Quantum Gravity Gradiometer
Ini adalah instrumen yang dirancang untuk mengukur variasi kecil dalam medan gravitasi, dan dapat mendeteksi perubahan yang tidak terlihat dengan alat pengukur gravitasi biasa. Pentingnya teknologi ini terletak pada kemampuannya memberikan informasi yang lebih akurat dan mendetail tentang kondisi hidrologi dan geologi Bumi.

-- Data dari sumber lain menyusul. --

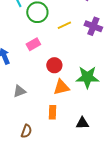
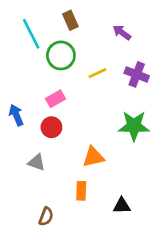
red circle: (54, 65) -> (51, 127), moved
green star: (87, 77) -> (134, 126), moved
gray triangle: (19, 91) -> (37, 162), turned 40

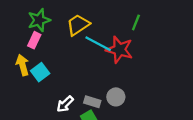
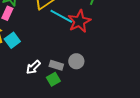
red star: (119, 50) -> (79, 21), turned 30

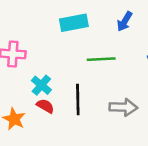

Pengembangan sensor gravitasi kuantum ini menunjukkan langkah maju penting dalam penelitian ilmiah, tetapi ada beberapa batasan yang perlu dicatat. Meskipun teknologi ini menjanjikan, ia akan membutuhkan waktu untuk sepenuhnya terwujud dan dioperasikan di luar angkasa. Selain itu, sintesis pengukuran yang lebih dari sekadar gravitasi, seperti pergeseran dalam distribusi air atau es, memerlukan data yang kuat dan akurat yang akan datang dari lokasi pengukuran di luar angkasa.Bagi para pemuda Indonesia, pengembangan teknologi ini membuka peluang baru dalam bidang karier di sains dan teknologi. Dengan meningkatnya kebutuhan akan ahli dalam bidang gravitasi kuantum dan sensor, ada potensi bagi mahasiswa dan lulusan baru untuk terlibat dalam proyek-proyek inovatif semacam ini. Dalam skala yang lebih besar, dukungan pemerintah dan lembaga internasional terhadap penelitian semacam ini mungkin juga akan merangsang investasi dalam riset dan teknologi di Indonesia, sehingga memungkinkan generasi muda untuk berkembang di bidang teknologi yang terus berkembang.Melihat ke masa depan, keberhasilan dari proyek ini tidak hanya berdampak pada penelitian ilmiah, tetapi juga dapat memicu terobosan dalam pengelolaan sumber daya alam dan pemantauan lingkungan di seluruh dunia, termasuk Indonesia. Inisiatif seperti ini dapat memengaruhi cara pemerintah dan organisasi lokal memahami dan mengelola sumber daya alam untuk pembangunan berkelanjutan.